Il secondo è di tipo processuale e coincide con la prova che bisogna fornire al giudice per dimostrare che l’intestazione dei beni dal debitore ad altri soggetti è stata preordinata allo scopo di frodare i creditori. A tal fine bisogna distinguere:
se si tratta di una donazione, è necessario dimostrare che il debitore abbia regalato il proprio bene solo per impedire che esso potesse essere pignorato. Detto così, sembra una prova difficilissima, poiché richiederebbe di investigare sulle intenzioni interiori del debitore. In realtà è più facile di quanto si creda: secondo la giurisprudenza, infatti, basta provare che il debitore non ha altri beni, oltre a quello di cui si è appena spogliato, da poter aggredire. Per esempio, se Mario è proprietario solo di una casa e di un’automobile ed intesta entrambi al figlio è chiaro che ha agito per non far trovare nulla ai propri creditori;
se si tratta di una vendita – posto che in tal caso bisogna anche tutelare l’acquirente che, in buona fede, ha fatto affidamento sulla validità dell’atto, per il quale ha già pagato il prezzo – è necessario un’ulteriore prova oltre a quella appena detta: la consapevolezza del compratore che la vendita, così come realizzata, aveva la finalità di frodare i creditori del venditore. Il che può essere dimostrato anche evidenziando il rapporto di parentela stretta o di convivenza tra i soggetti, ossia un legame tale che l’uno non può non essere a conoscenza dei debiti dell’altro. È questo forse l’elemento di maggiore difficoltà dell’azione revocatoria che la rende non sempre agevole.
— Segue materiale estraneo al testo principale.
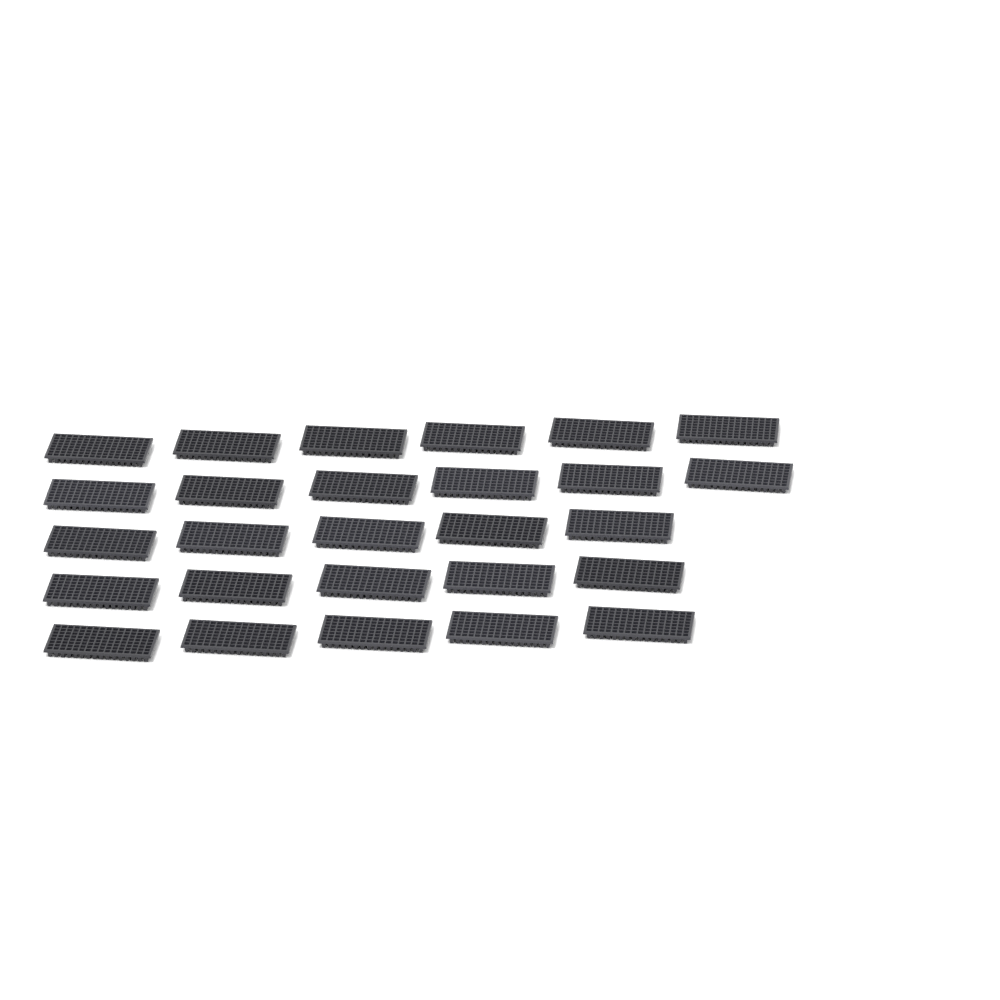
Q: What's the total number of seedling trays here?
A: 27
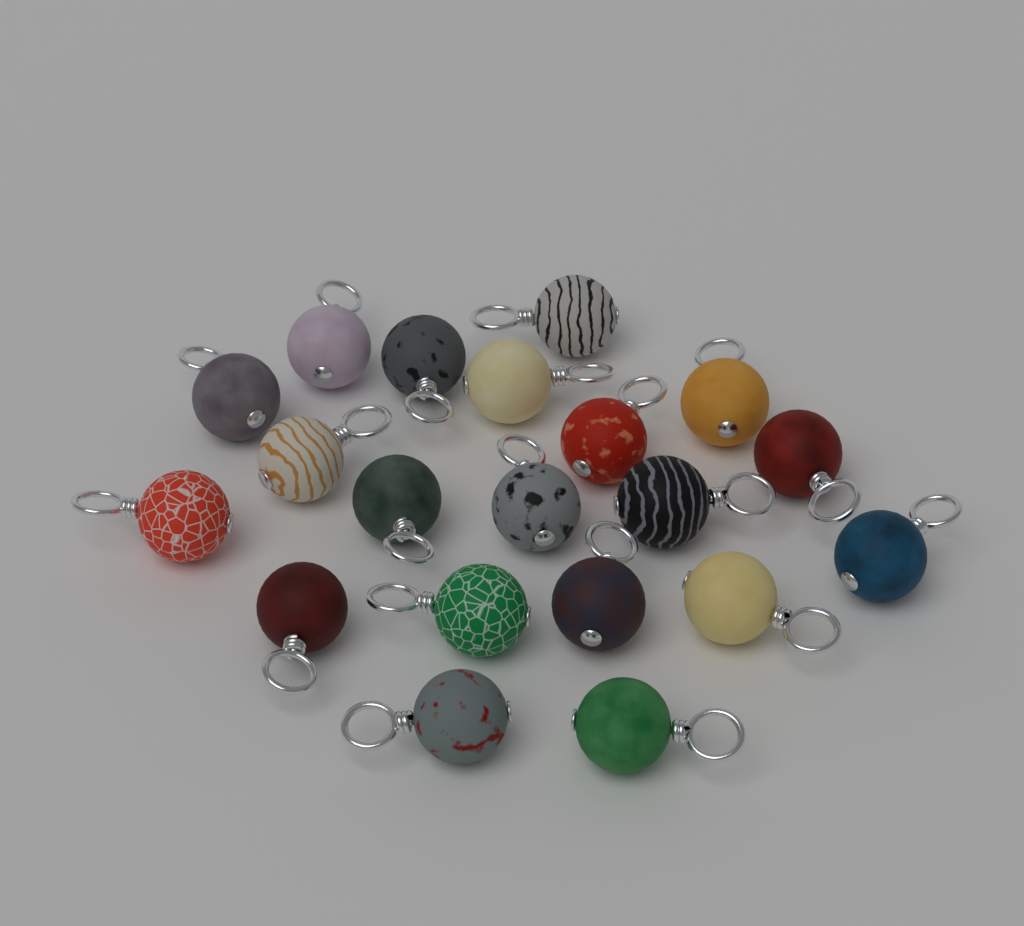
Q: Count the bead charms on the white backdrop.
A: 20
In sintesi, il creditore che ritenga di essere stato pregiudicato da un atto con cui il debitore ha disposto del suo patrimonio può esercitare l’azione revocatoria, per ottenere che l’atto venga dichiarato inefficace nei suoi confronti. Inefficace, va sottolineato, e non nullo. Pertanto il creditore potrà, ottenuta la revoca, procedere esecutivamente sul bene oggetto dell’atto revocato ma, rimanendo tale atto perfettamente valido tra le parti, il pignoramento andrà eseguito non nei confronti del debitore, ma del soggetto al quale il bene è pervenuto (l’acquirente o il donatario).
La revocatoria può essere esercitata anche se il bene è confluito in un fondo patrimoniale o in un trust.
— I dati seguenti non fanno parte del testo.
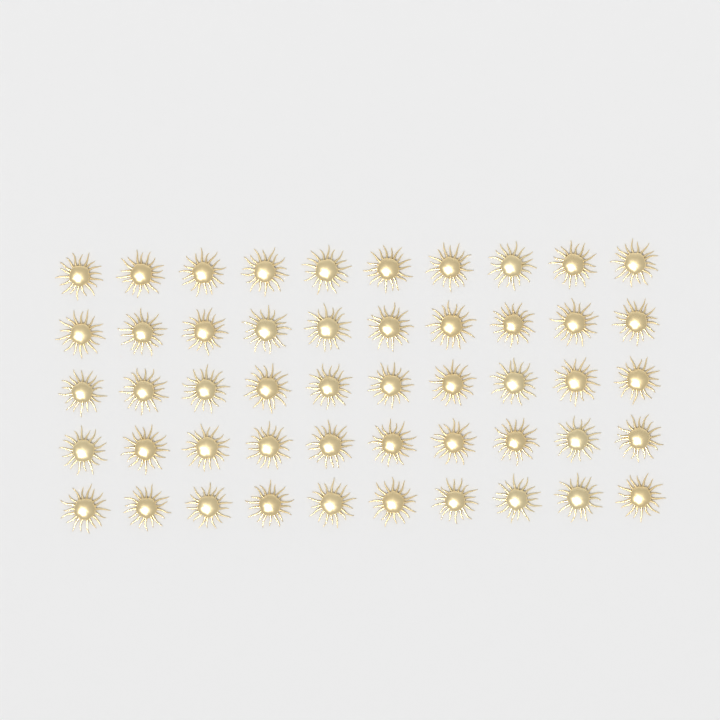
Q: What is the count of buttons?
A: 50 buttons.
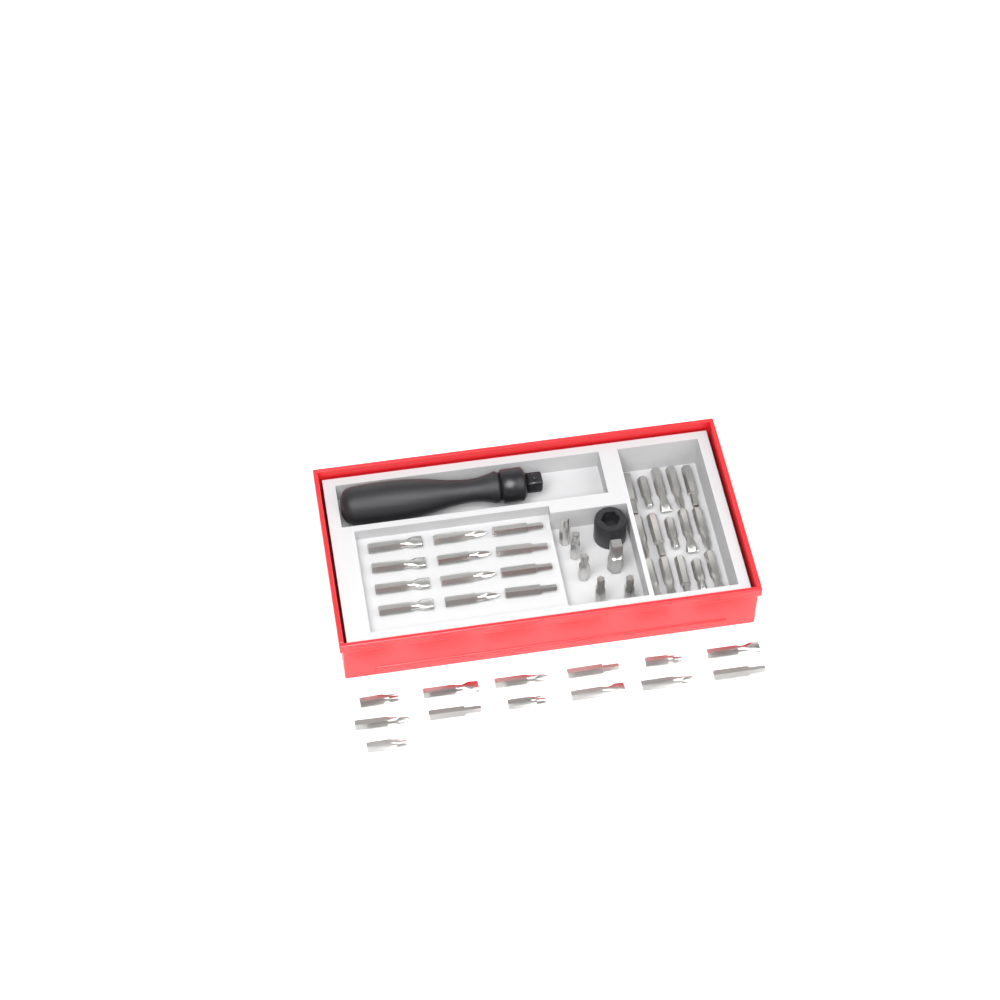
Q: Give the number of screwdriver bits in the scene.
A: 45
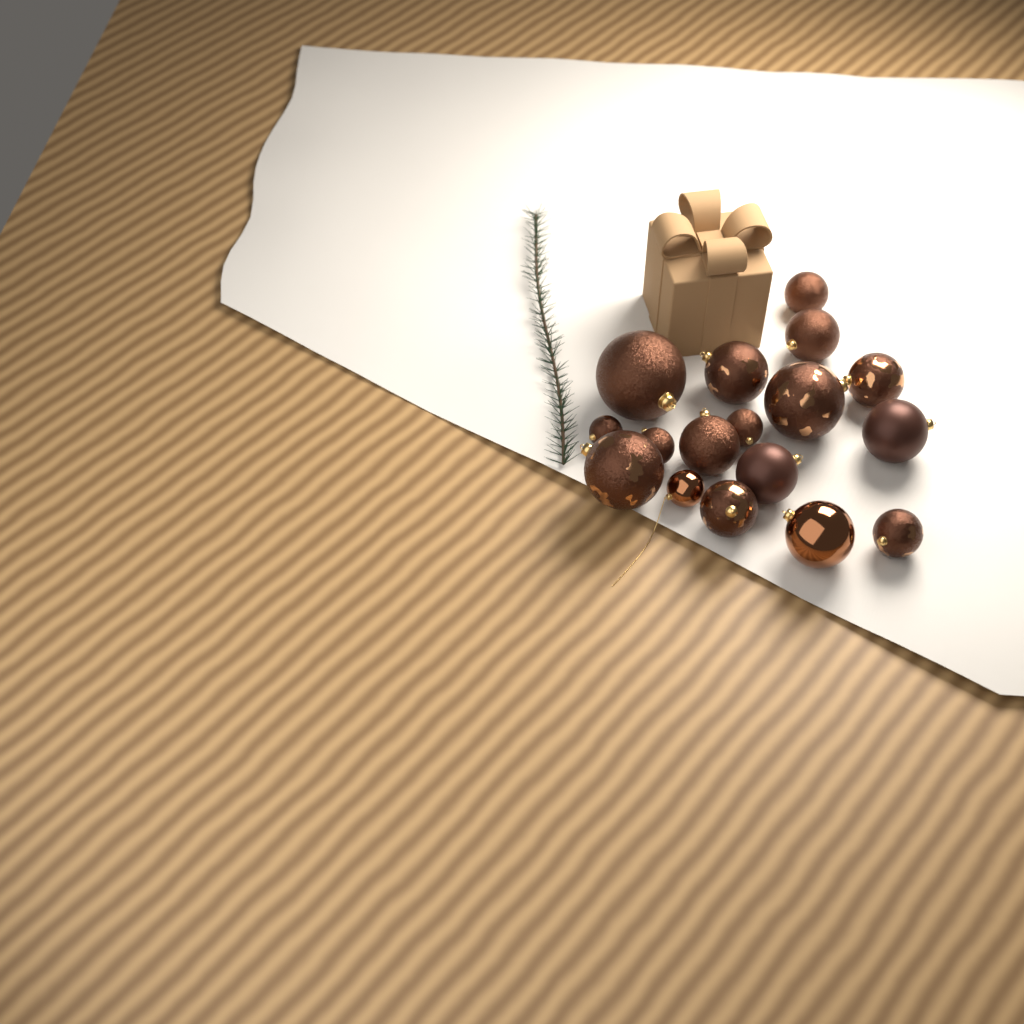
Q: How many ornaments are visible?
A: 17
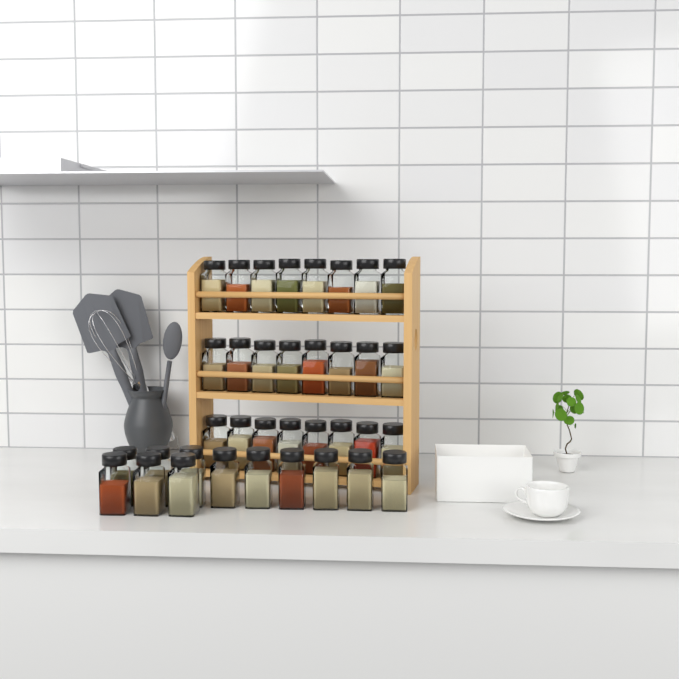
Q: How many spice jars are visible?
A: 36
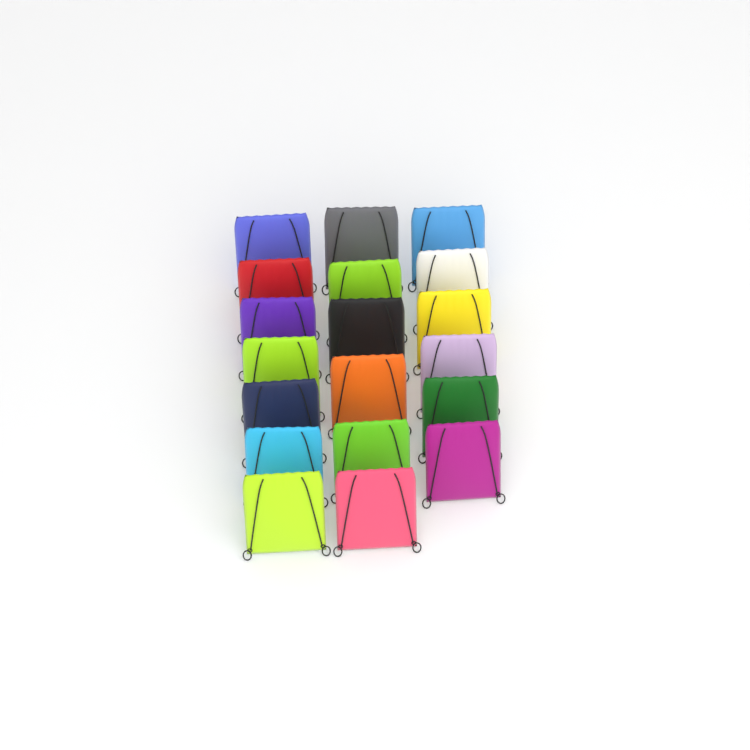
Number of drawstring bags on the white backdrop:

Come abbiamo anticipato in apertura, l’azione revocatoria può essere avviata anche quando il credito non è ancora stato definitivamente accertato dal giudice e, quindi, non è certo. Questo per evitare che il debitore rallenti il processo solo per far scadere il prima possibile il termine di cinque anni necessario per l’esercizio della revocatoria. Per cui, se è ancora in corso un giudizio tra creditore e debitore per la determinazione del credito del primo, questi può ugualmente procedere con la revocatoria.
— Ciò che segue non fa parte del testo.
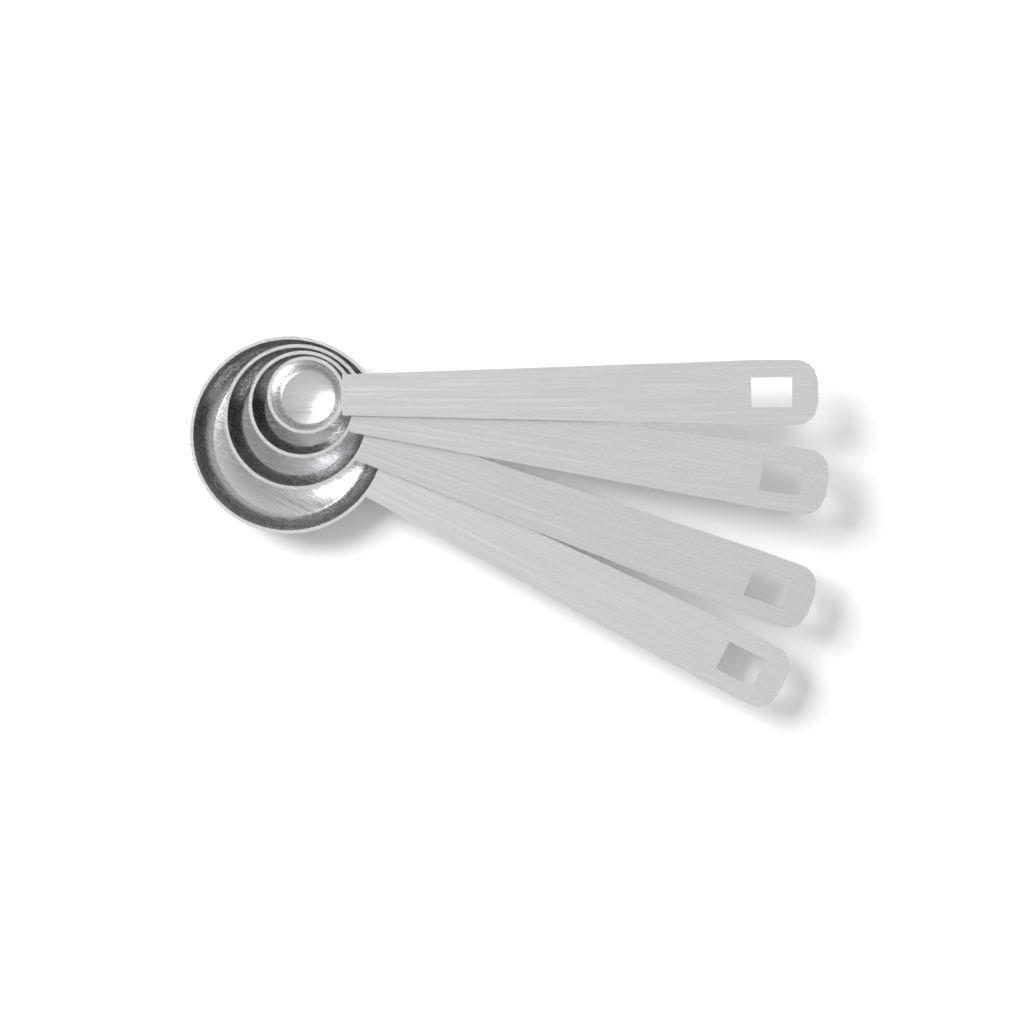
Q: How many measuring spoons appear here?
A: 4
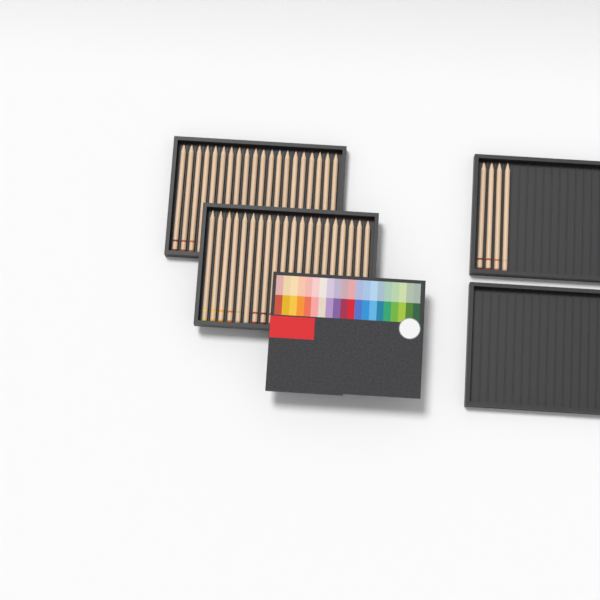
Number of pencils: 44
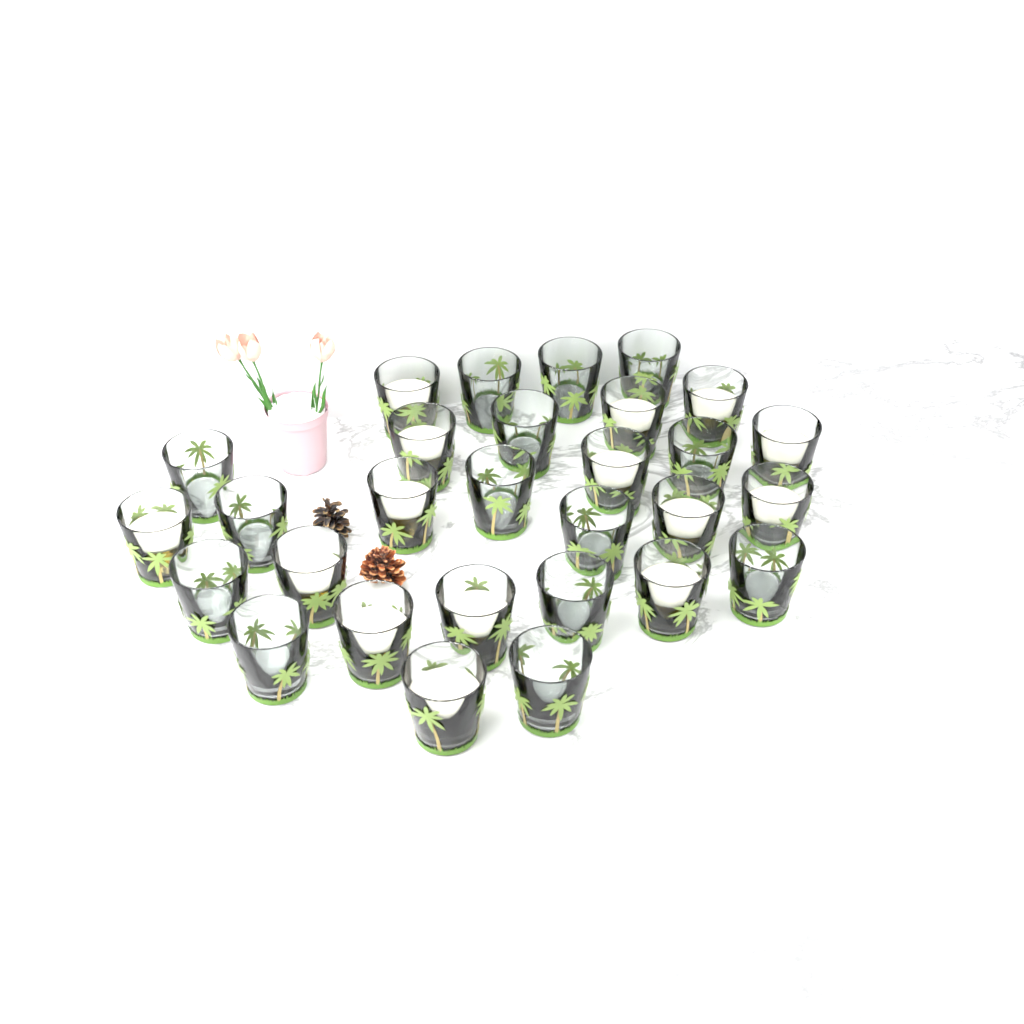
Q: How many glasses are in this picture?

Una recente riforma consente al creditore di procedere a espropriazione forzata senza dover prima esercitare l’azione revocatoria nel caso in cui il pregiudizio sia stato arrecato mediante donazione, fondo patrimoniale o trust relativo a beni immobili o mobili registrati, trascritto entro l’anno anteriore alla data di trascrizione del pignoramento. In pratica, se dopo un anno dalla trascrizione dell’atto a titolo gratuito un creditore trascrive il pignoramento, quest’ultimo può pignorare il bene in modo diretto, senza neanche dover esercitare l’azione revocatoria. In questo modo si presume la natura fraudolenta, entro 1 anno, di tutti gli atti diversi dalla vendita, sollevando il creditore dall’onere di una causa normalmente non semplice.